Data Vault ETL Implementation using SSIS: Step 5 – Satellite ETL – part 3 – End Dating
For various reasons including (but not limited to) ease of maintenance, speed, reusability, parallelism and reducing of complexity in general, End Dating is implemented as a stand-alone generic ETL process to support the Data Vault Satellite ETL.
Conceptually, End Dating is a redundant step because the information is derived from already available information: the Effective Date. However, in most situations it makes upstream ETL processing easier to manage and may be worth the storage/performance trade-off. But, because its redundant nature End Dating has to be considered as an optional step and therefore needs to be designed to be removed (or optional) if required.

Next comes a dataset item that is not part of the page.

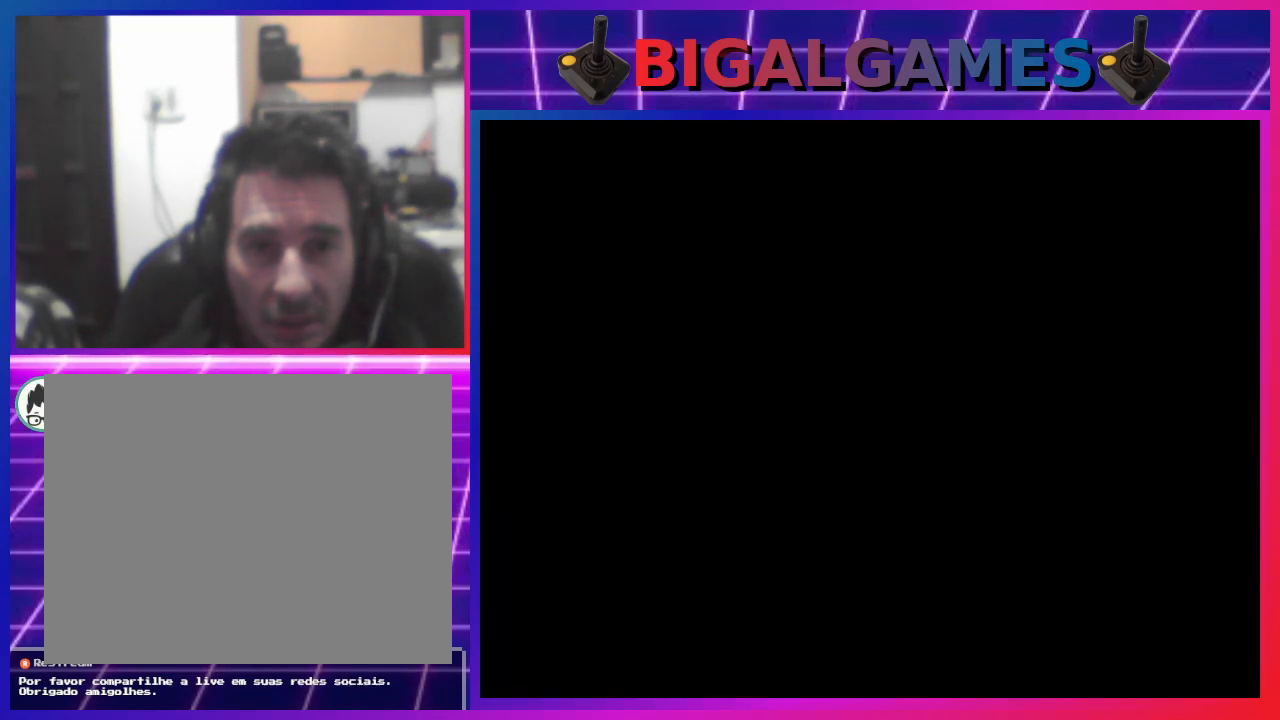
{"buttons": [], "left_stick": "center", "right_stick": "center", "events": [[100, "CROSS", "up"]]}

End Dating in this context is defined as the process that ‘closes off’ changed records by setting the Expiry/End Date and sometimes even an Active Record Indicator (if implemented). The End Dating process is defined for each Satellite entity and is therefore generic; it can be shared between the various ETL workflows / batches if for some reason a Satellite entity is populated from different data sets (exceptions, but it can happen). It goes without saying that it needs to be run after the regular Satellite ETL process.
In SSIS the End Dating process for Data Vault Satellites is created as a dedicated Package with an Execute SQL Task. Following standard ETL conventions it requires the same logging of records as the other processes do which means updated records will be flagged with the Process ID of the (instance of the) job that actually did the update. Earlier ventures to define End Dating were based on using a normal Data Flow, but this creates a row based operation which is quite performance intensive for SSIS to handle. Using an Execute SQL Task forces execution on database level which is set based. Thanks to SSIS’ ability to pass parameters into the Execute SQL Task we are able to provide the Process ID information into this SQL before execution, so it will be a relatively efficient task to run (for a redundant step, that is).
In any case it is a very straightforward process with only one operation in the SSIS Control Flow:
All the logic is buried in the SQL query which identifies any record that needs to be end-dated and also does the corresponding updates; the selected Expiry Date (the Effective Date from the next record). This means that this process can be run at any time and closes off all records which need to be closed. An example SQL is provided below. Please note the ‘?’ symbols are mapped to parameters via the ‘Parameter Mapping’ in the Execute SQL Task properties. Also, in my view of the world the high end date/times are always set to ‘9999-12-31’ so the logic is built around that. These high dates are inserted by the regular Satellite ETL and already in place from the perspective of End Dating.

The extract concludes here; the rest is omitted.